→ **TEXT SECTION**
=== Begin Enclosure ===

Echocardiographically derived non-invasive PV loop analysis facilitates the application of classic hemodynamic principles to large samples of patients and can be applied serially, enhancing our understanding of the pathophysiology of disease, the mechanism underlying response to therapy and disease progression, and the development of prognostic markers. Future studies using such techniques will provide additional insights into the complex physiologic issues that clinicians and their patients face each day.

Figure 6.

PV relations (panel A) and iso-volumetric pressure-volume area (PVA-iso, panel B) baseline to 18-month follow-up There were significant (e.g. P<0.05) increases in Ea, declines in Res, altered Ea/Res ratio, and significant difference in PVA-iso curve from baseline to 18 months. Published online December 29, 2010. From Circ Heart Fail 2009;2:189-96.¹⁸ Reprinted with permission from authors.

=== End Enclosure ===

→ **DATA SHOWN**

=== Begin Enclosure ===

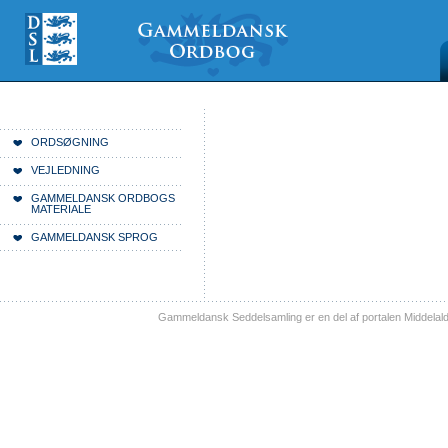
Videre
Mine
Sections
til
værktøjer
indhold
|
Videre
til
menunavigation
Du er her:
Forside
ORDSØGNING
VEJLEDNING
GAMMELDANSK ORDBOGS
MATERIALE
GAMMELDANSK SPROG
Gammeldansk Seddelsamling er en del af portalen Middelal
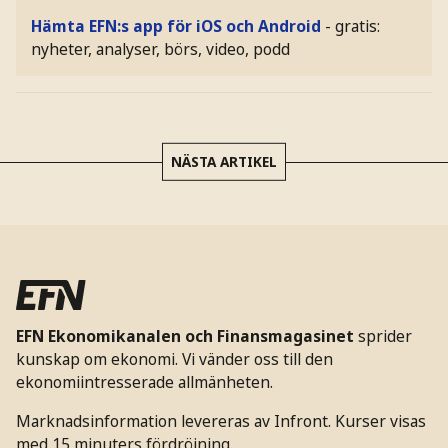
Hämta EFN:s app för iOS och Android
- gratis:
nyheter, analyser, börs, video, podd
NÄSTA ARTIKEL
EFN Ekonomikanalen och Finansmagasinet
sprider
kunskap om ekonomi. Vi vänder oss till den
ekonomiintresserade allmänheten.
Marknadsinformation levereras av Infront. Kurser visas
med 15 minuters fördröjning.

=== End Enclosure ===
=== Begin Enclosure ===

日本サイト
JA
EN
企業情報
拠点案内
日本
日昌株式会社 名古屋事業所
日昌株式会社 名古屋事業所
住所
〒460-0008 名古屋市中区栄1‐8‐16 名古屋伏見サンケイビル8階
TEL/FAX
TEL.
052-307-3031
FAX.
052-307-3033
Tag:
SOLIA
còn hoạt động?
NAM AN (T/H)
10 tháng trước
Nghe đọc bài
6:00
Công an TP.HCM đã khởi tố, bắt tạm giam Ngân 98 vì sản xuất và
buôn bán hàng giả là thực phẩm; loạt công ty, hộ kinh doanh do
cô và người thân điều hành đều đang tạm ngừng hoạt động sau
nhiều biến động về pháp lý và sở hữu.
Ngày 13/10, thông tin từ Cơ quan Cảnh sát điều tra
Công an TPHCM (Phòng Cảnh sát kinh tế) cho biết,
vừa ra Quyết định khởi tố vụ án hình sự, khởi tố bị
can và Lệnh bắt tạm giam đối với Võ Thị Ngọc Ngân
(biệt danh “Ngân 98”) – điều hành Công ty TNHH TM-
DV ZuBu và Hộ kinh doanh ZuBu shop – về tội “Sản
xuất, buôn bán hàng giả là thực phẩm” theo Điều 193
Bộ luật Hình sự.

=== End Enclosure ===

→ **LIST OF TASKS**
(a) Can you summarize the excerpt on pressure-volume loop analysis in two sentences?
(b) Could you resume the excerpt on pressure-volume loop analysis from the point where it stops?

→ **OUTPUTS BY TASK**
(a) Pressure-volume loop analysis derived noninvasively from echocardiography applies classic hemodynamic principles to large samples of patients and can be repeated over time. This deepens understanding of disease pathophysiology, response to therapy, disease progression and prognostic markers, and an accompanying figure shows significant increases in Ea, declines in Res, an altered Ea/Res ratio and a significantly different PVA-iso curve from baseline to 18-month follow-up.

(b)
APPENDIX

ESPVR

Deriving the single beat ESPVR depends on estimating the slope (E_es) and the volume intercept (V₀). We employ the method of Chen(15). E_es is obtained first as it is employed to estimate V₀.

Estimating Ees depends on calculating time-normalized elastance:

$${\mathrm{t}}_{\mathrm{N}\mathrm{d}}=\mathrm{I}\mathrm{V}\mathrm{C}\mathrm{T}/(\mathrm{I}\mathrm{V}\mathrm{C}\mathrm{T}+\mathrm{E}\mathrm{T})$$

Where tnd is normalized isovolumic contraction, and IVCT is isovolumic contraction time and ET is ejection time.

$${\mathrm{E}}_{\mathrm{N}\mathrm{d}}=0.35695-7.2266{\mathrm{t}}_{\mathrm{N}\mathrm{d}}+74.249{{\mathrm{t}}_{\mathrm{N}\mathrm{d}}}^2-307{{\mathrm{t}}_{\mathrm{N}\mathrm{d}}}^3+685{{\mathrm{t}}_{\mathrm{N}\mathrm{d}}}^4-857{{\mathrm{t}}_{\mathrm{N}\mathrm{d}}}^5+572{{\mathrm{t}}_{\mathrm{N}\mathrm{d}}}^6-159{{\mathrm{t}}_{\mathrm{N}\mathrm{d}}}^7$$

$${{\mathrm{E}}_{\mathrm{N}\mathrm{d}}}^{\text{est}}=0.0275-0.165(\mathrm{E}\mathrm{F}/100)+0.3656\mathrm{S}\mathrm{B}\mathrm{P}/\mathrm{D}\mathrm{B}\mathrm{P}/0.9+0.515{\mathrm{E}}_{\mathrm{N}\mathrm{d}}$$

Endest is elastance at time normalized end of isovolumic contraction. It relies on calculating a time normalized mid systolic elastance (End) using the quadratic equation. EF is ejection fraction. SBP and DBP are systolic and diastolic blood pressure.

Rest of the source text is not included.